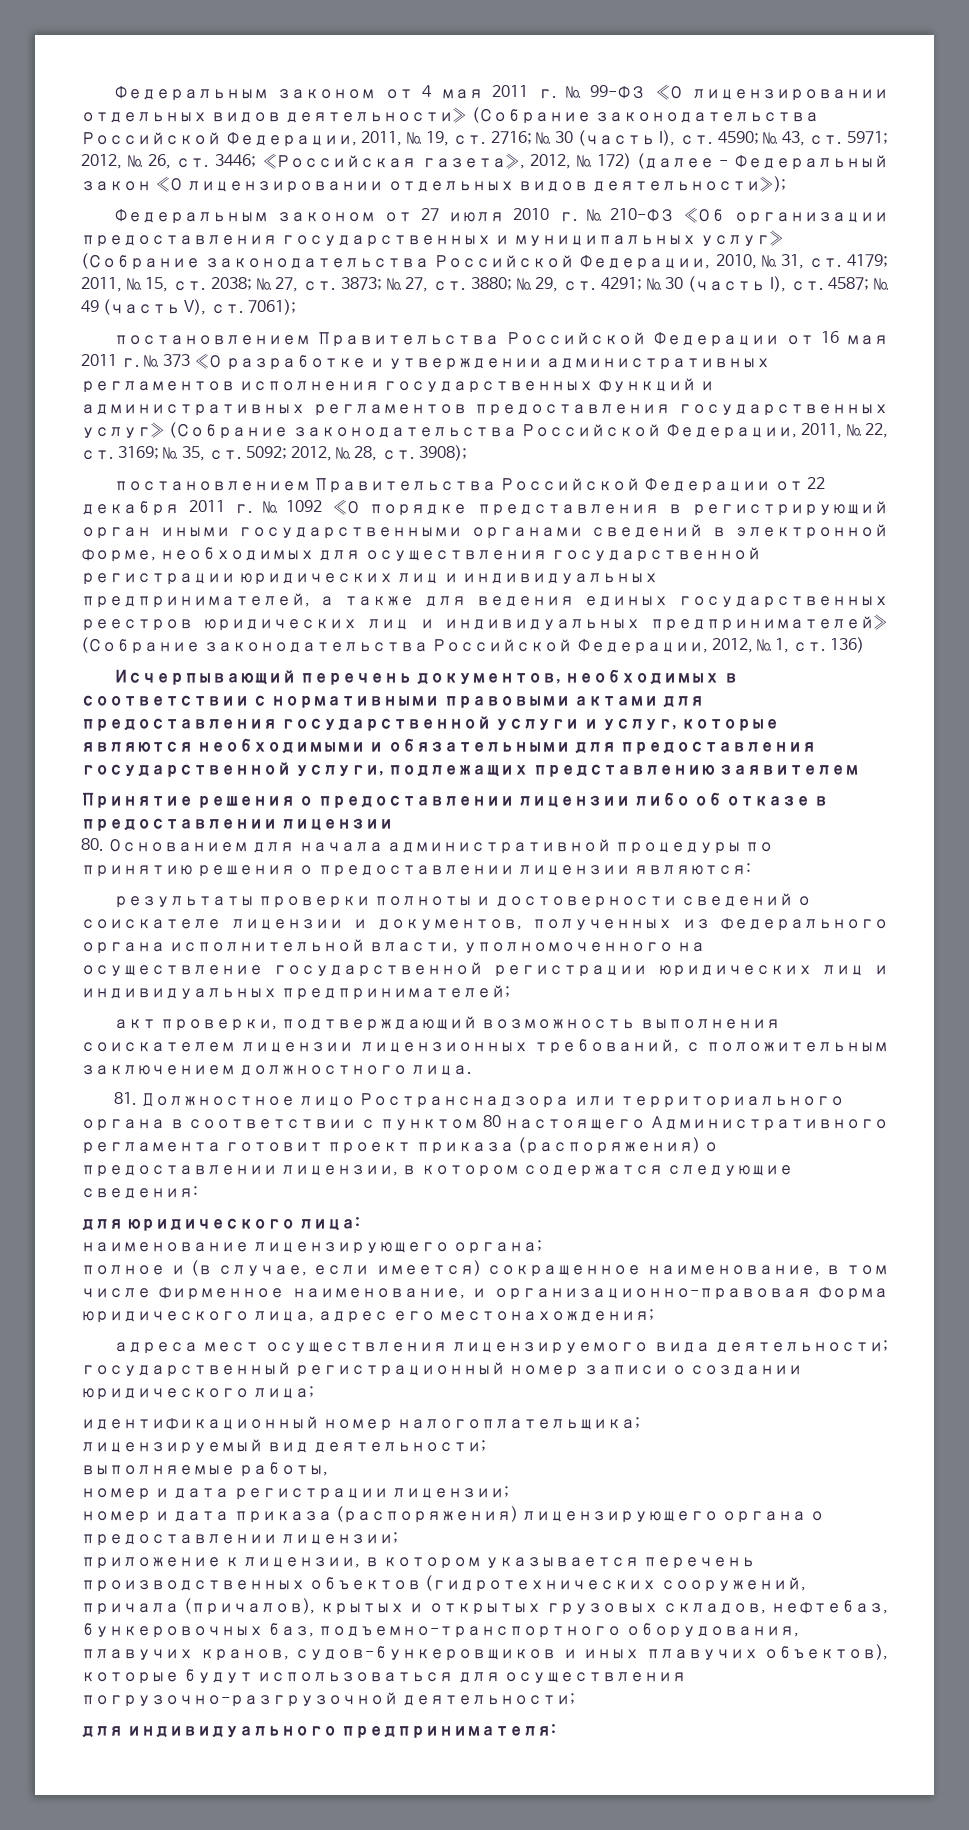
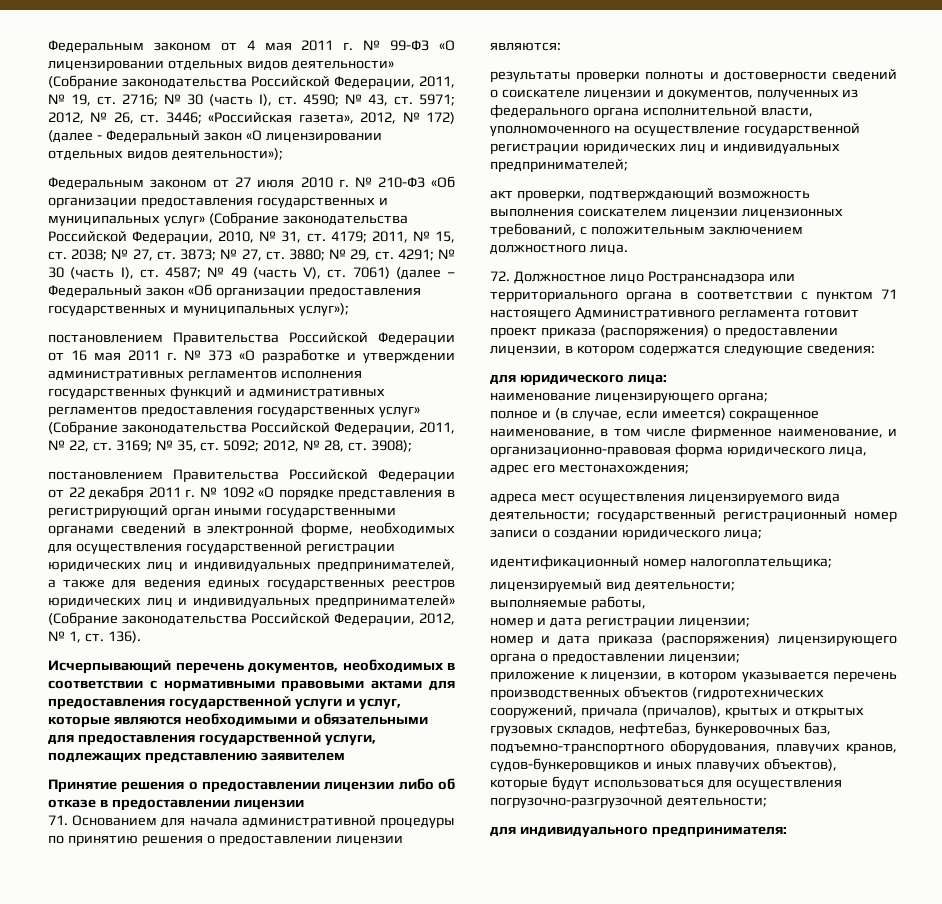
[247,299,296,315] 7061); -> [352,267,455,279] [48,284,421,298] [48,303,349,316] 7061) (далее – Федеральный закон «Об организации предоставления государственных и муниципальных услуг»);
[830,637,865,653] 136) -> [107,631,141,643] 136).
[81,838,104,851] 80. -> [48,815,68,825] 71.
[113,1092,137,1105] 81. -> [490,271,510,281] 72.
[482,1115,501,1127] 80 -> [881,289,897,299] 71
------------------------
* **The task**:
The records are to be returned word for word, without any of their pictures.

* **Completed task**:
[247,299,296,315] 7061); -> [352,267,455,279] [48,284,421,298] [48,303,349,316] 7061) (далее – Федеральный закон «Об организации предоставления государственных и муниципальных услуг»);
[830,637,865,653] 136) -> [107,631,141,643] 136).
[81,838,104,851] 80. -> [48,815,68,825] 71.
[113,1092,137,1105] 81. -> [490,271,510,281] 72.
[482,1115,501,1127] 80 -> [881,289,897,299] 71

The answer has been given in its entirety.